*ACTION ITEM:* Only one stretch of the data below is wanted: the lines from the one with "93 212 804.6" through the one with "394 513 198.5", repeated exactly.

════

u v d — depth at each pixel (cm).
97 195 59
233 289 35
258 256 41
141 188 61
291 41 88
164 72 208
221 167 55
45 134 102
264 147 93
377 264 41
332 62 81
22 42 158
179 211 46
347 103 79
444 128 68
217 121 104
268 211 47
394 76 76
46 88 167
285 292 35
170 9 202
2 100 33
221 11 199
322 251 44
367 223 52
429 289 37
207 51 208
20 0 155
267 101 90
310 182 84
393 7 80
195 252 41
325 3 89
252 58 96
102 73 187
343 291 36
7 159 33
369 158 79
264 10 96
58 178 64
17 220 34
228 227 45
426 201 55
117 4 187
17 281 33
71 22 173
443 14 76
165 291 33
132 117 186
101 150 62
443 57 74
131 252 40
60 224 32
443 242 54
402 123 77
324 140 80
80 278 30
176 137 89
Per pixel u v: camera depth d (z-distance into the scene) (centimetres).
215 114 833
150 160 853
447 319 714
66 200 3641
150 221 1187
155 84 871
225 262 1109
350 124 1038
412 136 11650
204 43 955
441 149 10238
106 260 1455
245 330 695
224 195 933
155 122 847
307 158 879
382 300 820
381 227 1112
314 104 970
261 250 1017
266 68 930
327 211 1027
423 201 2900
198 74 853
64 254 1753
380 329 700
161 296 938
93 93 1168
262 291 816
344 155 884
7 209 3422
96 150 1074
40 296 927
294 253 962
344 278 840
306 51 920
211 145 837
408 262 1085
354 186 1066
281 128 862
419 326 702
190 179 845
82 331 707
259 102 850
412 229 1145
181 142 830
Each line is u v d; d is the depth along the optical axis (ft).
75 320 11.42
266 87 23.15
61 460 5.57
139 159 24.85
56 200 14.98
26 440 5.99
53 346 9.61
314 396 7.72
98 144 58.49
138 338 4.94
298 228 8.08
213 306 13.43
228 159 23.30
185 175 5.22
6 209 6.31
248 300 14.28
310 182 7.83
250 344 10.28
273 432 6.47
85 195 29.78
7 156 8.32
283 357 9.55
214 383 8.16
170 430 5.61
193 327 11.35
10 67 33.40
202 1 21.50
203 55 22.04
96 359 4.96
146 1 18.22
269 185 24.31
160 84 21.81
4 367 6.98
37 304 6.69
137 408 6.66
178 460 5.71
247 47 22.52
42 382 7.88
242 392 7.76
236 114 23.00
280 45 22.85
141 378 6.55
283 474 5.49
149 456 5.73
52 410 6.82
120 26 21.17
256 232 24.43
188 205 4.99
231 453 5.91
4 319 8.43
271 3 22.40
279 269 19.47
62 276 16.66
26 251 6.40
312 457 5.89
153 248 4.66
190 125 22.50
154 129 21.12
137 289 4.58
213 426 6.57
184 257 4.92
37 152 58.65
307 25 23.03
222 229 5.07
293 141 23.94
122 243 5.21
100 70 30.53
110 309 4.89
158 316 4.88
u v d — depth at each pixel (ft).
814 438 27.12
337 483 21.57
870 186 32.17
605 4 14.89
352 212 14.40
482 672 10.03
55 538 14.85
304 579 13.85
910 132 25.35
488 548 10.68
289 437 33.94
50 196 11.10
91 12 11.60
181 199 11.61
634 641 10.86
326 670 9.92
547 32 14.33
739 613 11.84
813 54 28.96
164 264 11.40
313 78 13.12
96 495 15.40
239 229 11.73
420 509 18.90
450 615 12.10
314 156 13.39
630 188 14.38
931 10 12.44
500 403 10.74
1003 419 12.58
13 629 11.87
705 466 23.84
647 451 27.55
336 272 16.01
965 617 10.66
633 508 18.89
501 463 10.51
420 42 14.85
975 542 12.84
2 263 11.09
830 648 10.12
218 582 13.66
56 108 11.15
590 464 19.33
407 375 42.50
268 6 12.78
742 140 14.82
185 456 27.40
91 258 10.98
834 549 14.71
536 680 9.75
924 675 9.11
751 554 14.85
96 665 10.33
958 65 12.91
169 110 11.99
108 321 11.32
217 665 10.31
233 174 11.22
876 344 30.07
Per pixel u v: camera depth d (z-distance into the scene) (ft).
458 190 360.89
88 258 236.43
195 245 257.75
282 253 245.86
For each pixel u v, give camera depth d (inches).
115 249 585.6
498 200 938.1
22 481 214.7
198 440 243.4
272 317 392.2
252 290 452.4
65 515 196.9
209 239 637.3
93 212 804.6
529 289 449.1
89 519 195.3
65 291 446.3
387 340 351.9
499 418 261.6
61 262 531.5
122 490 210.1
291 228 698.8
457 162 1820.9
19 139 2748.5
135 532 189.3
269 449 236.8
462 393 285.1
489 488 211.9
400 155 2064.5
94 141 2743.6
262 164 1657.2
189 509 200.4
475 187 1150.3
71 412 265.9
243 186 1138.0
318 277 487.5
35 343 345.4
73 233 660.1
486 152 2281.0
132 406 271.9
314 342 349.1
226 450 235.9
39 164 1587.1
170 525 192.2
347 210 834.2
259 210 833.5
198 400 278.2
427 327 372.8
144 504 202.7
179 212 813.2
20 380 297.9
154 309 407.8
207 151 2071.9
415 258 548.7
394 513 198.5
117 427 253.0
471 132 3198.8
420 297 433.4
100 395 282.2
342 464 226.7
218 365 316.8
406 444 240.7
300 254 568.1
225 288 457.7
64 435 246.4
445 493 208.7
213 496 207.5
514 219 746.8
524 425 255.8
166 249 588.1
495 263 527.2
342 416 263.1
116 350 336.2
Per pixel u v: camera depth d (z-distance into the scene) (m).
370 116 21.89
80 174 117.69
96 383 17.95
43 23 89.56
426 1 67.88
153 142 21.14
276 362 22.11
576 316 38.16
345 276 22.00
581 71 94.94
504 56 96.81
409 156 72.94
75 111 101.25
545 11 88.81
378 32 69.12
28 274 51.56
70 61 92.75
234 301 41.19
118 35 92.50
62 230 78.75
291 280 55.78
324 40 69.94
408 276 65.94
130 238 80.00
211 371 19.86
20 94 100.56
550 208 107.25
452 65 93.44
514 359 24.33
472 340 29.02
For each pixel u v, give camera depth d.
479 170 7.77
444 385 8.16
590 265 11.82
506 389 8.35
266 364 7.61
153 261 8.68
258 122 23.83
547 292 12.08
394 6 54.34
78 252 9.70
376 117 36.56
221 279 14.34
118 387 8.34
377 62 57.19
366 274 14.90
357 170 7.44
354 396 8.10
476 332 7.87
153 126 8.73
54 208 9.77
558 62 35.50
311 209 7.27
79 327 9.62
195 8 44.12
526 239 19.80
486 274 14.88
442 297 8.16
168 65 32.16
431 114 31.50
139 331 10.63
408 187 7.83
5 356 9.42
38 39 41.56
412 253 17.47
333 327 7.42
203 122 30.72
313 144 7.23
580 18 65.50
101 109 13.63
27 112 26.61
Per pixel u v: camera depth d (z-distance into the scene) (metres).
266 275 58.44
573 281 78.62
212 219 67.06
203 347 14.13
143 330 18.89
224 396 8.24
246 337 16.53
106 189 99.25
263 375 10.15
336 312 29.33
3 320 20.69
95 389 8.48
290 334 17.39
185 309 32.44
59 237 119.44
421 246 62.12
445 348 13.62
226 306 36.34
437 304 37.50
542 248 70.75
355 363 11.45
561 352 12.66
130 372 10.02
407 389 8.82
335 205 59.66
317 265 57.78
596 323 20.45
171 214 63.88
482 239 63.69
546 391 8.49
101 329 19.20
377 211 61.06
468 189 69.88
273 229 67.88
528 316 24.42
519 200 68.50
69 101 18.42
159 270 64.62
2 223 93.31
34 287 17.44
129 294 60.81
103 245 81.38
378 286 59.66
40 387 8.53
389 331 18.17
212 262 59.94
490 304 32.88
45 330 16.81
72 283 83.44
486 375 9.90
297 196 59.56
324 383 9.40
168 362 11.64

════

*EXERCISE SOLUTION:*
93 212 804.6
529 289 449.1
89 519 195.3
65 291 446.3
387 340 351.9
499 418 261.6
61 262 531.5
122 490 210.1
291 228 698.8
457 162 1820.9
19 139 2748.5
135 532 189.3
269 449 236.8
462 393 285.1
489 488 211.9
400 155 2064.5
94 141 2743.6
262 164 1657.2
189 509 200.4
475 187 1150.3
71 412 265.9
243 186 1138.0
318 277 487.5
35 343 345.4
73 233 660.1
486 152 2281.0
132 406 271.9
314 342 349.1
226 450 235.9
39 164 1587.1
170 525 192.2
347 210 834.2
259 210 833.5
198 400 278.2
427 327 372.8
144 504 202.7
179 212 813.2
20 380 297.9
154 309 407.8
207 151 2071.9
415 258 548.7
394 513 198.5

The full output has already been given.